* **Problem**
Copy the passage of the forum post on how a PhD changes you, starting at "My mood currently" and ending at "a jumped-up idiot.".

* **Page extract**
How has your PhD changed you?

posted
28-Apr-10, 01:50
edited about 17 seconds later
Avatar for Walminskipeasucker
posted about 10 years ago
Do you think a PhD can trigger a mid-life crisis in your late 20s? Do you think that...erm...it can turn you into a disconnected individual? Grumpy? Impatient? Short-tempered? Pfff...let me just, metaphorically, put my brain on a lab bench for a second so you can have a look at it. I know it sounds melodramatic, but it's been a horrible few weeks. Let me explain.

My mood currently ranges from very briefly being happy and jumpy to most other times being in the depths of despair, several times a day. Objectively and rationally, I have no need to be because nothing has really changed over the past year, it's all the same. I'm still working really hard everyday and I like to think I'm making progress, my supervisors are really happy with me, but I feel like shxt. Sleep consists of a Kalms induced haze, which doesn't knock me out until around 3am (still waiting for it to kick in now) so I feel totally drugged up the next day.
I'm living with my family at the moment and I've stopped talking to them properly, not because they've been rude. I just feel really resentful towards them, and they've done nothing wrong - I don't know why because I've no reason to They must think I'm such a jumped-up idiot.
I honestly just feel like life is passing me by and I don't know what to do with myself. I work on my PhD everyday and nothing will stop that, but I have seriously thought about just packing it in. It won't happen though because there's nothing else for me to do. I won't have any purpose then.

* **Input data**
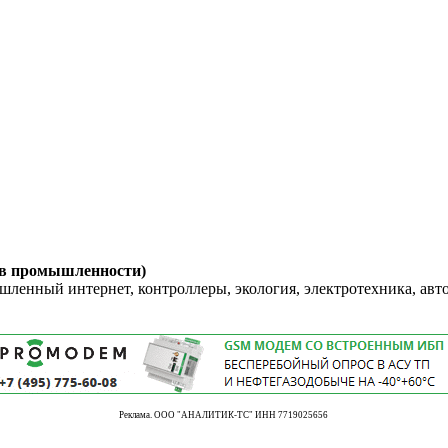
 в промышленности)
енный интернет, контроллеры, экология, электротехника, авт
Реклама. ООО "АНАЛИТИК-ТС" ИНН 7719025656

* **Exercise answer**
My mood currently ranges from very briefly being happy and jumpy to most other times being in the depths of despair, several times a day. Objectively and rationally, I have no need to be because nothing has really changed over the past year, it's all the same. I'm still working really hard everyday and I like to think I'm making progress, my supervisors are really happy with me, but I feel like shxt. Sleep consists of a Kalms induced haze, which doesn't knock me out until around 3am (still waiting for it to kick in now) so I feel totally drugged up the next day.
I'm living with my family at the moment and I've stopped talking to them properly, not because they've been rude. I just feel really resentful towards them, and they've done nothing wrong - I don't know why because I've no reason to They must think I'm such a jumped-up idiot.